### Excerpted text ###
•A middle-aged immigrant biology teacher relives the genocide in his native Cambodia in which 2,000,000 of his countrymen lost their lives…
•A 40ish biologist obsesses over the impending extinction of a rare species of Bolivian beetle…
•A 15-year-old viola prodigy must come to grips with his mother’s terminal illness…

These are the threads which EM Lewis weaves together in her exquisitely poetic and deeply moving new play Song Of Extinction.

Though the Moving Arts world premiere production falls short in its supporting performances, the unforgettable work of its two leads and the visually stunning direction of Heidi Helen Davis make Lewis’ follow-up to her previous Infinite Black Suitcase and Heads a winner.
“There are things I know about extinction I don’t know how to tell to my students.  Maybe I’m afraid to tell,” reveals Khim Phan (Darrell Kunitomi) in the play’s opening monolog.  “Extinction is a very messy business,” he goes on.  “In books it looks clean.  But I remember extinction and it was not clean.”
###
Tasks to perform:
- A) List every play by EM Lewis that the review of Song Of Extinction names.
- B) Carry on the review of Song Of Extinction from the point where it stops.
### Given records ###
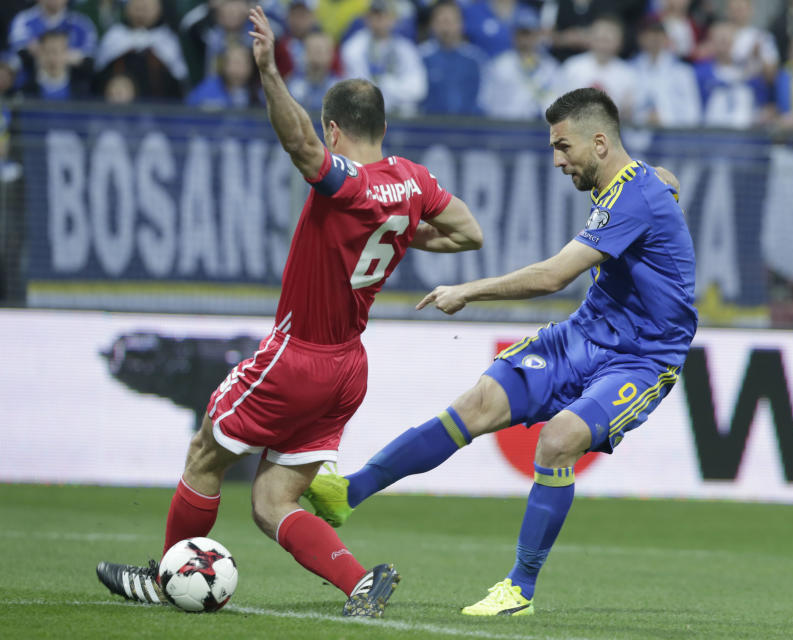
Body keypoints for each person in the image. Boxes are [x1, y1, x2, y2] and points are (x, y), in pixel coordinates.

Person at [95, 4, 483, 619]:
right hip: (349, 367)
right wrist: (408, 232)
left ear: (334, 129)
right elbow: (469, 234)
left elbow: (299, 146)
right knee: (273, 499)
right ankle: (360, 582)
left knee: (205, 452)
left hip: (298, 354)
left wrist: (270, 74)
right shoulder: (411, 182)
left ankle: (167, 574)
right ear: (382, 125)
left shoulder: (348, 183)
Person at [303, 87, 697, 616]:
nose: (557, 160)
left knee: (558, 442)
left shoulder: (635, 195)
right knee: (477, 404)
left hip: (642, 359)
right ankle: (348, 493)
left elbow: (554, 275)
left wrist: (468, 290)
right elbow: (663, 183)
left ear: (600, 142)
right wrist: (664, 183)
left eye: (564, 147)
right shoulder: (635, 182)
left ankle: (520, 589)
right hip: (582, 336)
###
List of answers:
- A) Song Of Extinction, Infinite Black Suitcase, Heads

- B)
Khim is a man who comes from a land of green fields “that smelled like grass under a wide blue sky and butterflies with yellow wings, glimmering in the sunlight.” It is also a land where the unthinkable happened, the near extinction of an entire nation of human beings.
Khim’s student Max Forrestal (Will Faught) lives in a house where the only food left in the refrigerator is a large, dusty jar of sauerkraut and a father to whom Max’s parting words upon leaving for school are “I hate everything about you.” 
Max has reason to be angry.  His father Ellery (Michael Shutt) seems more interested in keeping a unique species of Bolivian beetle from being killed off by the deforestation planned by megacorporation CEO Gill Morris (Trey Nichols) than in his wife Lily (Lori Yeghiayan), lying alone in her hospital bed only days from death of terminal cancer.  (Tending her is a young resident (Tristan Wright) with about as much beside manner as a newly hired Walmart cashier.)
Khim is becoming concerned about this obviously intelligent student who cuts classes and has spent the past hour of biology “listening to something that was not biology” on his headphones.  When Max asserts that “I’m not stupid,” Khim replies with humor and understanding, “I know. If you were this bad last year, you would be in Mrs. Rosenbaum’s class for retards.”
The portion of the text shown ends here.